Well, I was finally able to put in an order for more concentrates, some anise, several types of apple and a double apple flavor, as well as some mango, black cherry, guava and papaya, lemon custard, etc. So the experiment begins...lol. These were all from a company called One On One Flavors, which I have never used before but have been hearing good things about lately. They're in the States but it seems they definitely do ship internationally.

Reactions: Like 1


----------



## Spydro (17/4/16)

IMO the right way to get started is always the same @CosmicGopher ... small batch each flavor by itself first and adjust to your tastes to learn that flavor thoroughly before trying to do a complex mix with it. Some flavor companies list suggested starting percentage ranges for their flavors, some do not. But you can find them yourself. Just start low and work up to the level you like.

Reactions: Agree 1


----------



## method1 (17/4/16)

Tried Inawera Shisha Apple and Shisha Golden Apple?


----------



## Papa_Lazarou (17/4/16)

You'll have to experiment with the flavour %ages that you prefer, but I find most any fruit pairs well with anise.

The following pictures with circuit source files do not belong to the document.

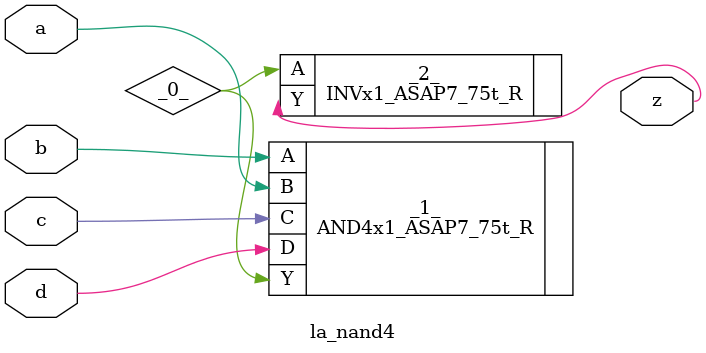
<source format=v>

/* Generated by Yosys 0.44 (git sha1 80ba43d26, g++ 11.4.0-1ubuntu1~22.04 -fPIC -O3) */

(* top =  1  *)
(* src = "inputs/la_nand4.v:10.1-22.10" *)
module la_nand4 (
    a,
    b,
    c,
    d,
    z
);
  wire _0_;
  (* src = "inputs/la_nand4.v:13.12-13.13" *)
  input a;
  wire a;
  (* src = "inputs/la_nand4.v:14.12-14.13" *)
  input b;
  wire b;
  (* src = "inputs/la_nand4.v:15.12-15.13" *)
  input c;
  wire c;
  (* src = "inputs/la_nand4.v:16.12-16.13" *)
  input d;
  wire d;
  (* src = "inputs/la_nand4.v:17.12-17.13" *)
  output z;
  wire z;
  AND4x1_ASAP7_75t_R _1_ (
      .A(b),
      .B(a),
      .C(c),
      .D(d),
      .Y(_0_)
  );
  INVx1_ASAP7_75t_R _2_ (
      .A(_0_),
      .Y(z)
  );
endmodule

</source>
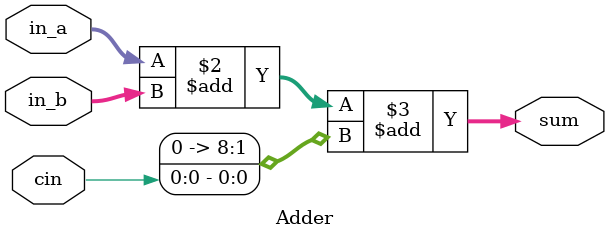
<source format=sv>
`timescale 1ns / 1ps


module Adder #(parameter int WIDTH = 8) (
    input logic [WIDTH-1:0] in_a,
    input logic [WIDTH-1:0] in_b,
    input logic             cin,
    output logic [WIDTH:0] sum
);

    always_comb begin
        sum = in_a + in_b + {8'b0, cin};
    end
endmodule

</source>
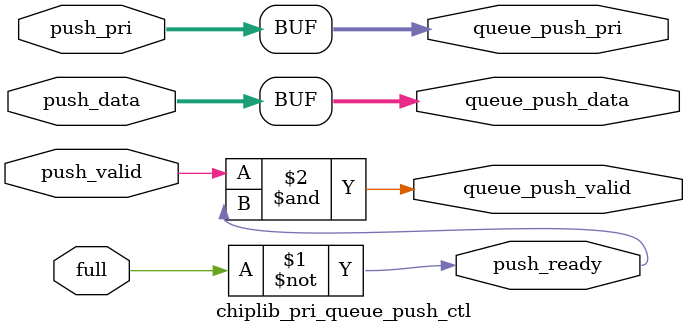
<source format=sv>

module chiplib_pri_queue_push_ctl #(
    parameter int unsigned DataWidth     = 64,
    parameter int unsigned PriorityWidth = 16
) (
    input  logic [    DataWidth-1:0] push_data,
    input  logic [PriorityWidth-1:0] push_pri,
    input  logic                     push_valid,
    output logic                     push_ready,

    output logic                     queue_push_valid,
    output logic [    DataWidth-1:0] queue_push_data,
    output logic [PriorityWidth-1:0] queue_push_pri,

    input logic full
);

  assign push_ready       = ~full;

  assign queue_push_valid = push_valid & push_ready;
  assign queue_push_data  = push_data;
  assign queue_push_pri   = push_pri;

endmodule

</source>
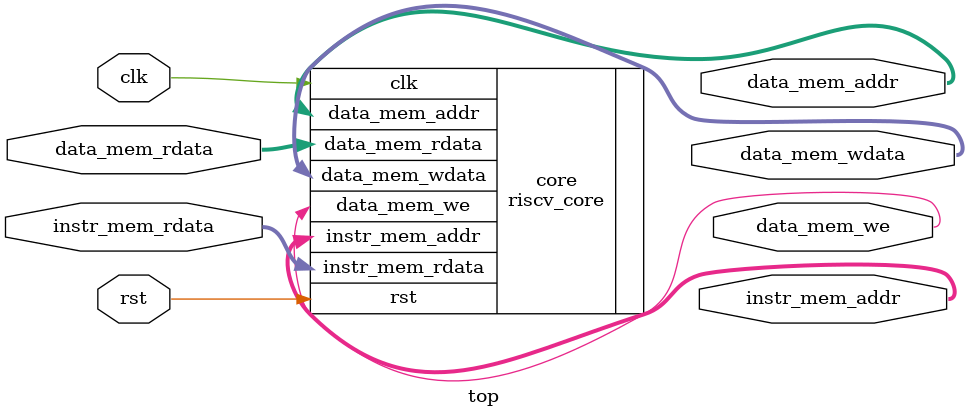
<source format=sv>
module top (
    input  logic clk,
    input  logic rst,

    input  logic [31:0] instr_mem_rdata,
    output logic [63:0] instr_mem_addr,

    input  logic [63:0] data_mem_rdata,
    output logic [63:0] data_mem_addr,
    output logic [63:0] data_mem_wdata,
    output logic        data_mem_we
);

    riscv_core core (
        .clk(clk),
        .rst(rst),
        .instr_mem_rdata(instr_mem_rdata),
        .instr_mem_addr(instr_mem_addr),
        .data_mem_rdata(data_mem_rdata),
        .data_mem_addr(data_mem_addr),
        .data_mem_wdata(data_mem_wdata),
        .data_mem_we(data_mem_we)
    );

endmodule

</source>
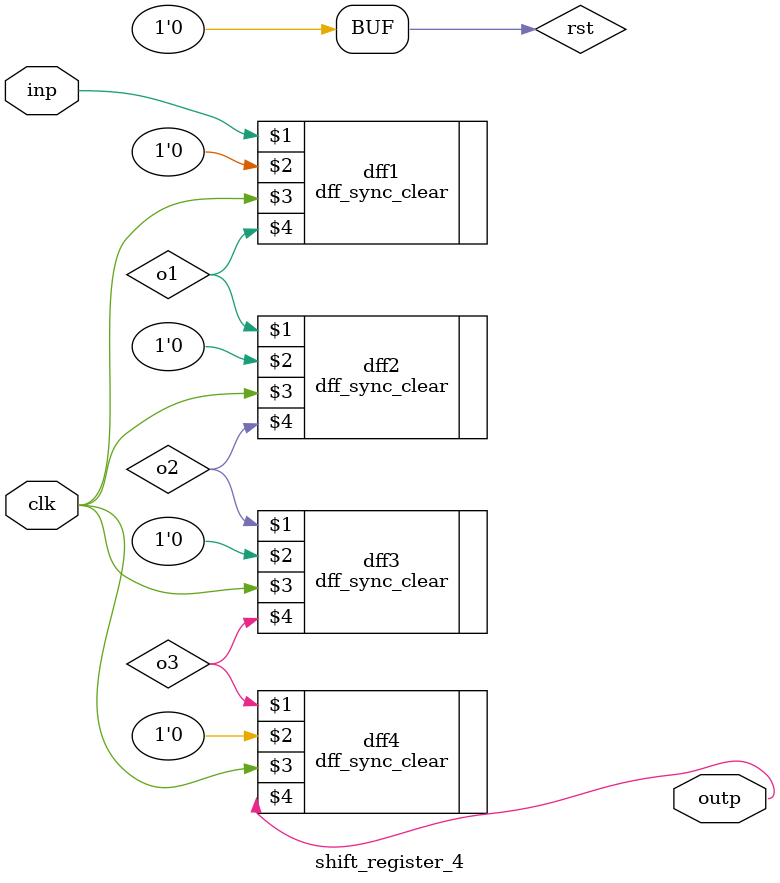
<source format=v>
module shift_register_4(inp, clk, outp);
    input inp;
    output outp;
    input clk;
    reg rst;
    wire o1, o2, o3;
    initial
       rst<=0;
    dff_sync_clear dff1(inp,rst,clk, o1);
    dff_sync_clear dff2(o1,rst,clk, o2);
    dff_sync_clear dff3(o2,rst,clk, o3);
    dff_sync_clear dff4(o3,rst,clk, outp);
    

endmodule
</source>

Cherry, grape, pear, apple, kiwi, lemon, lime, orange (of any type), and guava are all flavours I've used in various combinations with either anise or a full-on absinthe (which has spices and often fruit in it).

As I dig black licorice, I mix them with the total fruit constituent being 1 or 2% higher (my total %ages will be higher than you'd like, given your "not in my face" preference). You'd prolly like a ratio more like 2:1 fruit to anise. The total %age will depend on a number of factors such as PG/VG ratio, atty/tank parameters, inhale style, and personal taste.

Instead of two apple types, I think I'd suggest pear for the non-red apple component. It would give you more "bottom" note sweetness as a compliment to the "bright" apple.

Apple plus guava plus anise would work very nicely, too.

But hey, play around. Fill your boots. Be the SA anise expert and come back here to share. I, for one, would love to hear what you've come up with.

Reactions: Like 1


----------



## CosmicGopher (17/4/16)

All super-fine suggestions gents, I truly appreciate the help! And now I find out that Yaeliq has a "Hookah Apple" juice with anise, so I'll order that sometime. Hadn't been able to try out the inawera concentrates yet, heard good things about the inawera shisha strawberry, so I'll give those other two a try for sure. And I'll definitely give your suggestions a try Papa, tnx! And actually I do like strong flavors......what makes me crazy is people raving about a juice that's "Amazingly Complex and Subtle", only to find out after vaping it that I can barely taste it...lol. Yeah, sure, juice tastes different in different devices, and everybodies palate is different too....but it really puts my knickers in a twist to buy a juice, only to find out its worse than my first diy attempt!

Reactions: Like 1


----------